# WHAT IS EXPECTED:
The data is to be set down once more, exactly as it reads.
*** MATERIALS PROVIDED ***
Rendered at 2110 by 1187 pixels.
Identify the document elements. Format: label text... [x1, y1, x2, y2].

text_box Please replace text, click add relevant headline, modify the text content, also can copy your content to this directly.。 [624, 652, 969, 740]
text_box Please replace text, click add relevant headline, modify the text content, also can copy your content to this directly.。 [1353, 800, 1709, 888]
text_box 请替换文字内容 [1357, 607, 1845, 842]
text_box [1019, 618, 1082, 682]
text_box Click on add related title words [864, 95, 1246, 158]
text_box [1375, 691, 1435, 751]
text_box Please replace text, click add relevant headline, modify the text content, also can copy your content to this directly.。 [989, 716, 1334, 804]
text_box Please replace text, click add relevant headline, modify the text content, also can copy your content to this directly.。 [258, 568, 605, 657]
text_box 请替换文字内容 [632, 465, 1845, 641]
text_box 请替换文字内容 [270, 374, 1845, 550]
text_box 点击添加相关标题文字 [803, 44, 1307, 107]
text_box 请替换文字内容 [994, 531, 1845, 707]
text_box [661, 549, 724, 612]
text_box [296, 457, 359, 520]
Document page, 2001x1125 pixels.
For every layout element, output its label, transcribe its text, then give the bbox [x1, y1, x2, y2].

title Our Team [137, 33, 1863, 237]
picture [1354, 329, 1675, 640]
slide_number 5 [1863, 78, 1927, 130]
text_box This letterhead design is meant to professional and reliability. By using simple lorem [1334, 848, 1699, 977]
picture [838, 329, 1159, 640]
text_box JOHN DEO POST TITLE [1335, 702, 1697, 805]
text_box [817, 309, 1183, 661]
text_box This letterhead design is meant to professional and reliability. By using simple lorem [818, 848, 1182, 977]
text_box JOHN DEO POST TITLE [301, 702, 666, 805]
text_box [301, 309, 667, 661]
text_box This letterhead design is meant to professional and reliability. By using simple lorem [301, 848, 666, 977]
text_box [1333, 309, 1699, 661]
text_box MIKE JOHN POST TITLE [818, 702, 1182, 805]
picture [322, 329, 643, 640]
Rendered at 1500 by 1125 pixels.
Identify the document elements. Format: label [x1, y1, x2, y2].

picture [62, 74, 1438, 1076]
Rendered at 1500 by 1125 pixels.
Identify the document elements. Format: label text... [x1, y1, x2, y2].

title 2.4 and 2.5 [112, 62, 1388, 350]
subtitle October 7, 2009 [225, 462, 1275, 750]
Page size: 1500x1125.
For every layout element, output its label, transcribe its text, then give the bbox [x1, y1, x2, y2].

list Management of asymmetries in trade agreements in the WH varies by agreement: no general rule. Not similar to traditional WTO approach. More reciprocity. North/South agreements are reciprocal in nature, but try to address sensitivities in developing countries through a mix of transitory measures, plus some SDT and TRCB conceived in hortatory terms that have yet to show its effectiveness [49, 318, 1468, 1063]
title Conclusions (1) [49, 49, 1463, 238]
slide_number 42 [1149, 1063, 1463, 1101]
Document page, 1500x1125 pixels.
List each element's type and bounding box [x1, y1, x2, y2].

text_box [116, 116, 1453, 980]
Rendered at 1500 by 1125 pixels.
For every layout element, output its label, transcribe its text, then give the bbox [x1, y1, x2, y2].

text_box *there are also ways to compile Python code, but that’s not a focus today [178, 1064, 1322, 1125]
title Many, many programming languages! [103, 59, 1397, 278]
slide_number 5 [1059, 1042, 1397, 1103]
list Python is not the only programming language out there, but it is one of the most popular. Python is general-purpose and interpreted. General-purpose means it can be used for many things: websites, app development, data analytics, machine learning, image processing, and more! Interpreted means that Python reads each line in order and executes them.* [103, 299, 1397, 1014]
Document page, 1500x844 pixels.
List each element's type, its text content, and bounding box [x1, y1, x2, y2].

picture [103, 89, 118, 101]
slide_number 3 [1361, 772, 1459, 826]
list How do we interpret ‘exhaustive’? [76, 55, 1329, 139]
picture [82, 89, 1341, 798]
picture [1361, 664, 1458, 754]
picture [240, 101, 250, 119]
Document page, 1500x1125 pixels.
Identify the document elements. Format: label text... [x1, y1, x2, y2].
***
# RESPONSE:
Rendered at 2110 by 1187 pixels.
Identify the document elements. Format: label text... [x1, y1, x2, y2].

text_box Please replace text, click add relevant headline, modify the text content, also can copy your content to this directly.。 [624, 652, 969, 740]
text_box Please replace text, click add relevant headline, modify the text content, also can copy your content to this directly.。 [1353, 800, 1709, 888]
text_box 请替换文字内容 [1357, 607, 1845, 842]
text_box [1019, 618, 1082, 682]
text_box Click on add related title words [864, 95, 1246, 158]
text_box [1375, 691, 1435, 751]
text_box Please replace text, click add relevant headline, modify the text content, also can copy your content to this directly.。 [989, 716, 1334, 804]
text_box Please replace text, click add relevant headline, modify the text content, also can copy your content to this directly.。 [258, 568, 605, 657]
text_box 请替换文字内容 [632, 465, 1845, 641]
text_box 请替换文字内容 [270, 374, 1845, 550]
text_box 点击添加相关标题文字 [803, 44, 1307, 107]
text_box 请替换文字内容 [994, 531, 1845, 707]
text_box [661, 549, 724, 612]
text_box [296, 457, 359, 520]
Document page, 2001x1125 pixels.
For every layout element, output its label, transcribe its text, then give the bbox [x1, y1, x2, y2].

title Our Team [137, 33, 1863, 237]
picture [1354, 329, 1675, 640]
slide_number 5 [1863, 78, 1927, 130]
text_box This letterhead design is meant to professional and reliability. By using simple lorem [1334, 848, 1699, 977]
picture [838, 329, 1159, 640]
text_box JOHN DEO POST TITLE [1335, 702, 1697, 805]
text_box [817, 309, 1183, 661]
text_box This letterhead design is meant to professional and reliability. By using simple lorem [818, 848, 1182, 977]
text_box JOHN DEO POST TITLE [301, 702, 666, 805]
text_box [301, 309, 667, 661]
text_box This letterhead design is meant to professional and reliability. By using simple lorem [301, 848, 666, 977]
text_box [1333, 309, 1699, 661]
text_box MIKE JOHN POST TITLE [818, 702, 1182, 805]
picture [322, 329, 643, 640]
Rendered at 1500 by 1125 pixels.
Identify the document elements. Format: label [x1, y1, x2, y2].

picture [62, 74, 1438, 1076]
Rendered at 1500 by 1125 pixels.
Identify the document elements. Format: label text... [x1, y1, x2, y2].

title 2.4 and 2.5 [112, 62, 1388, 350]
subtitle October 7, 2009 [225, 462, 1275, 750]
Page size: 1500x1125.
For every layout element, output its label, transcribe its text, then give the bbox [x1, y1, x2, y2].

list Management of asymmetries in trade agreements in the WH varies by agreement: no general rule. Not similar to traditional WTO approach. More reciprocity. North/South agreements are reciprocal in nature, but try to address sensitivities in developing countries through a mix of transitory measures, plus some SDT and TRCB conceived in hortatory terms that have yet to show its effectiveness [49, 318, 1468, 1063]
title Conclusions (1) [49, 49, 1463, 238]
slide_number 42 [1149, 1063, 1463, 1101]
Document page, 1500x1125 pixels.
List each element's type and bounding box [x1, y1, x2, y2].

text_box [116, 116, 1453, 980]
Rendered at 1500 by 1125 pixels.
For every layout element, output its label, transcribe its text, then give the bbox [x1, y1, x2, y2].

text_box *there are also ways to compile Python code, but that’s not a focus today [178, 1064, 1322, 1125]
title Many, many programming languages! [103, 59, 1397, 278]
slide_number 5 [1059, 1042, 1397, 1103]
list Python is not the only programming language out there, but it is one of the most popular. Python is general-purpose and interpreted. General-purpose means it can be used for many things: websites, app development, data analytics, machine learning, image processing, and more! Interpreted means that Python reads each line in order and executes them.* [103, 299, 1397, 1014]
Document page, 1500x844 pixels.
List each element's type, its text content, and bounding box [x1, y1, x2, y2].

picture [103, 89, 118, 101]
slide_number 3 [1361, 772, 1459, 826]
list How do we interpret ‘exhaustive’? [76, 55, 1329, 139]
picture [82, 89, 1341, 798]
picture [1361, 664, 1458, 754]
picture [240, 101, 250, 119]
Document page, 1500x1125 pixels.
Identify the document elements. Format: label text... [x1, y1, x2, y2].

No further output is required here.